The point-slope equation is:
y - y1 = m(x - x1)
Substituting in the values, we get:
y - ln(16)/4 = [(1/2 - ln(2)/16)](x - 4)
Simplifying and rearranging, we get the equation of the tangent:
y = (1/2)x - (ln(2)/4) - 1
Therefore, the equation of the tangent to the curve y = (ln(x^2))/x at the point x=4 is y = (1/2)x - (ln(2)/4) - 1.
The function is y = (ln(x^2))/x.
To find the slope of the tangent at x=4, we need to find y' and evaluate it at x=4.
y = (ln(x^2))/x
y' = (2/x - ln(x^2)/x^2)
y'(4) = (2/4 - ln(16)/16) = (1/2 - ln(2^4)/2^4) = (1/2 - ln(2)/16)

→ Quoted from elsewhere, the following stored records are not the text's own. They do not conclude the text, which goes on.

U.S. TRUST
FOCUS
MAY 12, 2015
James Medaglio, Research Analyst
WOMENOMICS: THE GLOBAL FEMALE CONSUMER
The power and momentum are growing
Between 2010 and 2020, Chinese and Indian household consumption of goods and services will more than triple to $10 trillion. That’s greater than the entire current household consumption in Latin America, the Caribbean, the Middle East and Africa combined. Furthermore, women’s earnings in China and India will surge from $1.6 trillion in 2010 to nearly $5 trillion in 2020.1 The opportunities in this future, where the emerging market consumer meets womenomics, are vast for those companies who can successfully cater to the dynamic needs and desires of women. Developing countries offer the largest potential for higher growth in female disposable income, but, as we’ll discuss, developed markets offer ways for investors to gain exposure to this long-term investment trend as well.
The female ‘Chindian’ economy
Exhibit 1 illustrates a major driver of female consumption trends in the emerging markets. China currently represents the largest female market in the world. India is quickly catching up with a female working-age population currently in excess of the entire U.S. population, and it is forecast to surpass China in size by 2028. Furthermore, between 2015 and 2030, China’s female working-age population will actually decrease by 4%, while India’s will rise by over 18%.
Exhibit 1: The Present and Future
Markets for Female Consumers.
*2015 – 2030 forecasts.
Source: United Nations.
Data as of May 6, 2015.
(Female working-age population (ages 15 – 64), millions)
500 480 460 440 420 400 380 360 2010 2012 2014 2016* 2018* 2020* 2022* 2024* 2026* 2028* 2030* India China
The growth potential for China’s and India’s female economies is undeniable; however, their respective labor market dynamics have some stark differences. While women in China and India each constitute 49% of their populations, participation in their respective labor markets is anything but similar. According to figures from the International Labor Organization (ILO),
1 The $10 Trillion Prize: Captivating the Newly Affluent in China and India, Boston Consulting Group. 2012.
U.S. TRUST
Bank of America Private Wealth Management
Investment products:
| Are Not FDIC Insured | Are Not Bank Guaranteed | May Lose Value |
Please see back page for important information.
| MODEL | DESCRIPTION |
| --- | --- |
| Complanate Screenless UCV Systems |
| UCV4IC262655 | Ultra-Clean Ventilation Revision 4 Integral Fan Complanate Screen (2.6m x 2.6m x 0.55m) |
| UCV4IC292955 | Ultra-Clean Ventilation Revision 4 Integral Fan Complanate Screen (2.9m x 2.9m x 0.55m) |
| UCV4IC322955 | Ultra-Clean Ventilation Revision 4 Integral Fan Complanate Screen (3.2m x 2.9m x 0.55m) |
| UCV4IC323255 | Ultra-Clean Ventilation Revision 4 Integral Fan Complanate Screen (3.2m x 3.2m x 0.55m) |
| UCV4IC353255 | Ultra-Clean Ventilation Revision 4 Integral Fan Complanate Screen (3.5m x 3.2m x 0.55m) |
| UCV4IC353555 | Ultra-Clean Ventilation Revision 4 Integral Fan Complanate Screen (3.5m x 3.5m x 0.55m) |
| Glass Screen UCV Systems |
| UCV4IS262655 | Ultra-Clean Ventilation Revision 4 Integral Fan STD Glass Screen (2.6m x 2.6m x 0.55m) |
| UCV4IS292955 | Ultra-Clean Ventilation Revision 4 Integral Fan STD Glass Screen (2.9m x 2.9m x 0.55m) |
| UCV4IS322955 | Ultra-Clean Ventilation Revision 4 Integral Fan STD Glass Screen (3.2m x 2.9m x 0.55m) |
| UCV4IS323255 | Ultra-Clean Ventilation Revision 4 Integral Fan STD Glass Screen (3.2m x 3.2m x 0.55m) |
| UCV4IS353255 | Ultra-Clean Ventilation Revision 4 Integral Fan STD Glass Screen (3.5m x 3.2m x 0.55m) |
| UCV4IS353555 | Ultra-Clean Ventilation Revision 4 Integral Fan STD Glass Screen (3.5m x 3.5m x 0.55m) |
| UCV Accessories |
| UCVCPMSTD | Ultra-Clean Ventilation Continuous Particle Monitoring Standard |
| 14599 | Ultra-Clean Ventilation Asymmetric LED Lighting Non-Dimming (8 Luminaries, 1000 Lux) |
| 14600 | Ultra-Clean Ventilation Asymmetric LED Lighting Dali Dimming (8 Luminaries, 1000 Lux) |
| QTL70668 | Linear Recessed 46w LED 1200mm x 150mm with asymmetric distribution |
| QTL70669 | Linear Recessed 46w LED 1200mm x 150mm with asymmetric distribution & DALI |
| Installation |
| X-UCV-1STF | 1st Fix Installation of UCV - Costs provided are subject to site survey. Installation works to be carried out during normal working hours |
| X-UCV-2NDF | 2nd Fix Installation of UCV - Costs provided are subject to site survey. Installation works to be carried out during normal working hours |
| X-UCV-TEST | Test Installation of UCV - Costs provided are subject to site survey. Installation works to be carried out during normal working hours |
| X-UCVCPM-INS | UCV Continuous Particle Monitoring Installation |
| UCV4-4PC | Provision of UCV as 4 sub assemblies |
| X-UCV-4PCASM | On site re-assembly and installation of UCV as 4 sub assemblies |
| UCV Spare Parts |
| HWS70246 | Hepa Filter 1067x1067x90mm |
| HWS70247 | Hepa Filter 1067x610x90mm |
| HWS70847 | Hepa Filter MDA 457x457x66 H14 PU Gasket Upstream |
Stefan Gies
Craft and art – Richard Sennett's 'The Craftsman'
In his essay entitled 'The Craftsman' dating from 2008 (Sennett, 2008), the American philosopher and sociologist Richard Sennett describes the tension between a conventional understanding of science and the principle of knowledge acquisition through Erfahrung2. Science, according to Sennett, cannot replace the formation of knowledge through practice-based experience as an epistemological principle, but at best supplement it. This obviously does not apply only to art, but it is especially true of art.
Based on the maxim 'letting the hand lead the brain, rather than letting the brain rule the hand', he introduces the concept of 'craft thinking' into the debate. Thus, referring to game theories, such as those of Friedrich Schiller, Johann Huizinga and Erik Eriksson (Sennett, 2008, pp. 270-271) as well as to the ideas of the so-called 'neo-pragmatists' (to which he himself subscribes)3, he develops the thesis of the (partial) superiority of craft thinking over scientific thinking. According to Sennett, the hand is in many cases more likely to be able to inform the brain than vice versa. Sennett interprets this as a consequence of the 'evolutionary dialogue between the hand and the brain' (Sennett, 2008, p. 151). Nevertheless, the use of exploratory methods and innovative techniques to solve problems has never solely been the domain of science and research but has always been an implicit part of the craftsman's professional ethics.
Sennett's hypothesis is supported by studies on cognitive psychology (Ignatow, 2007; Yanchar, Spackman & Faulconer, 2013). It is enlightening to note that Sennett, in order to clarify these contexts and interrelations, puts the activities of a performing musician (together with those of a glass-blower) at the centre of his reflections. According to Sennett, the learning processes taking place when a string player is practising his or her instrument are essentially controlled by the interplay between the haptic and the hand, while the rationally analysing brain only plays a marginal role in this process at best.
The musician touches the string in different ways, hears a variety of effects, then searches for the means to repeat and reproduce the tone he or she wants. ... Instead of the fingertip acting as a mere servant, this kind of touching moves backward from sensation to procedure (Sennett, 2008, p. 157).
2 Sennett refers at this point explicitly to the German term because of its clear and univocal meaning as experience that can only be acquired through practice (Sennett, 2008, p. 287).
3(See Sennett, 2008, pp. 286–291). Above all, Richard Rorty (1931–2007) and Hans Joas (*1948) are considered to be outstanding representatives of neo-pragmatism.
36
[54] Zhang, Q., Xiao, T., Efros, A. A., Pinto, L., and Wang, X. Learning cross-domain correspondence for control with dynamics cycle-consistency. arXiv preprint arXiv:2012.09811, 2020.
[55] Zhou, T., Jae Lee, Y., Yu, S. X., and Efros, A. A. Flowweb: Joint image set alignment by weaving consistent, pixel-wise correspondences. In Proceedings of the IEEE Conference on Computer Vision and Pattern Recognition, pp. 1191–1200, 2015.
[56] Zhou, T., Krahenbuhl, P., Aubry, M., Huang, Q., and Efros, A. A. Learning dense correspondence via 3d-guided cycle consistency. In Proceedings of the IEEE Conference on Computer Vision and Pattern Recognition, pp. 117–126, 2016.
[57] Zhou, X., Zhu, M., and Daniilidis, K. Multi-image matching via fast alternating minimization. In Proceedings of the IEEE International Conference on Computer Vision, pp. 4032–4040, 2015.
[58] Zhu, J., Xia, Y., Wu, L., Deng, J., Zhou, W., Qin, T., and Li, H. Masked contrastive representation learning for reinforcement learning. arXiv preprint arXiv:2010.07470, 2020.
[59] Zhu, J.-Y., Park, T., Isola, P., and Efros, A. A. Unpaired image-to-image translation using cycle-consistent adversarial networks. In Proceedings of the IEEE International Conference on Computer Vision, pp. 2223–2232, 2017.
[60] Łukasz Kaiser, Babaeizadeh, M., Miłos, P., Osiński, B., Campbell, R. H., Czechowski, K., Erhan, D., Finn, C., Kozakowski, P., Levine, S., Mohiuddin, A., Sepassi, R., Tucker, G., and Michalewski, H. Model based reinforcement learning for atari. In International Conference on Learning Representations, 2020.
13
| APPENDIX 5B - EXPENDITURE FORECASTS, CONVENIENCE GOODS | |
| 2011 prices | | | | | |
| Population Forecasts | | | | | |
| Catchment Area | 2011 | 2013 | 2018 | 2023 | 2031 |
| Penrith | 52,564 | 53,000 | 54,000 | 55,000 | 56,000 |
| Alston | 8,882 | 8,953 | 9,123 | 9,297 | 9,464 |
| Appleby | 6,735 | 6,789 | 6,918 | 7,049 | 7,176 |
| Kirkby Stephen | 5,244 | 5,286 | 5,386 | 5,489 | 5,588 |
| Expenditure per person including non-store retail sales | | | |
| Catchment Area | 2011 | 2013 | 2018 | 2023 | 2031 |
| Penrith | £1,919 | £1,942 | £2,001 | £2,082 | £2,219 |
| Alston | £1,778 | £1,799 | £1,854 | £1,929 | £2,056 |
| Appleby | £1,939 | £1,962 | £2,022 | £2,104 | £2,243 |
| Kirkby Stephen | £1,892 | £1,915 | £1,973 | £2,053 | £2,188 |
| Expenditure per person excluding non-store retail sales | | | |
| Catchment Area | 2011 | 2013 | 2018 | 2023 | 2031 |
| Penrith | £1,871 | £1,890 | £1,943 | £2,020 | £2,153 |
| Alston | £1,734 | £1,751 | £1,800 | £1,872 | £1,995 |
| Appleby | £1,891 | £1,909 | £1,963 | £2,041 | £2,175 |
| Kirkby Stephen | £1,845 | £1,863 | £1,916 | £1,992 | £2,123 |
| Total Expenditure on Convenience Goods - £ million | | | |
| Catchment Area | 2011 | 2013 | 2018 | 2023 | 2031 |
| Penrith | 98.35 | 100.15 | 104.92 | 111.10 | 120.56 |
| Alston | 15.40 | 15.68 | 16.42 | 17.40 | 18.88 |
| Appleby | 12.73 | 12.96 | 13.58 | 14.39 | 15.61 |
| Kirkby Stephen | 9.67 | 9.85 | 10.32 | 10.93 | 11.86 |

So the slope of the tangent at x=4 is (1/2 - ln(2)/16).
Now we use the point-slope form of a line to find the equation of the tangent. We know that the point (4, ln(16)/4) is on the tangent, and we just found that the slope is (1/2 - ln(2)/16).
The point-slope equation is:
y - y1 = m(x - x1)
Substituting in the values, we get:
y - ln(16)/4 = [(1/2 - ln(2)/16)](x - 4)
Simplifying and rearranging, we get the equation of the tangent:
y = (1/2)x - (ln(2)/4) - 1
Therefore, the equation of the tangent to the curve y = (ln(x^2))/x at the point x=4 is y = (1/2)x - (ln(2)/4) - 1.
y= (lnx^2) / x
y = 2lnx/x
dy/dx = ( x*2/x - 2lnx)/x^2
= (2 - 2lnx) / x^2
when x = 4, y = 2ln4/4 = ln4/2 , so the point of contact is (4, ln4/2)
dy/dx = (2 - 2ln4)/16 = (1-ln4)/8
equation : y - ln4/2 = (1-ln4)/8 * (x - 4)
I graphed mine and it works.
I graphed the bot's tangent equation and it's not even close to be
a tangent
y = 2lnx/x
dy/dx = ( x*2/x - 2lnx)/x^2
= (2 - 2lnx) / x^2
when x = 4, y = 2ln4/4 = ln4/2 , so the point of contact is (4, ln4/2)
dy/dx = (2 - 2ln4)/16 = (1-ln4)/8
equation : y - ln4/2 = (1-ln4)/8 * (x - 4)
I graphed mine and it works.
I graphed the bot's tangent equation and it's not even close to be
a tangent
I apologize for the error in my previous solution. Your solution and method are correct and I agree with your answer. Thank you for catching my mistake and providing the correct solution.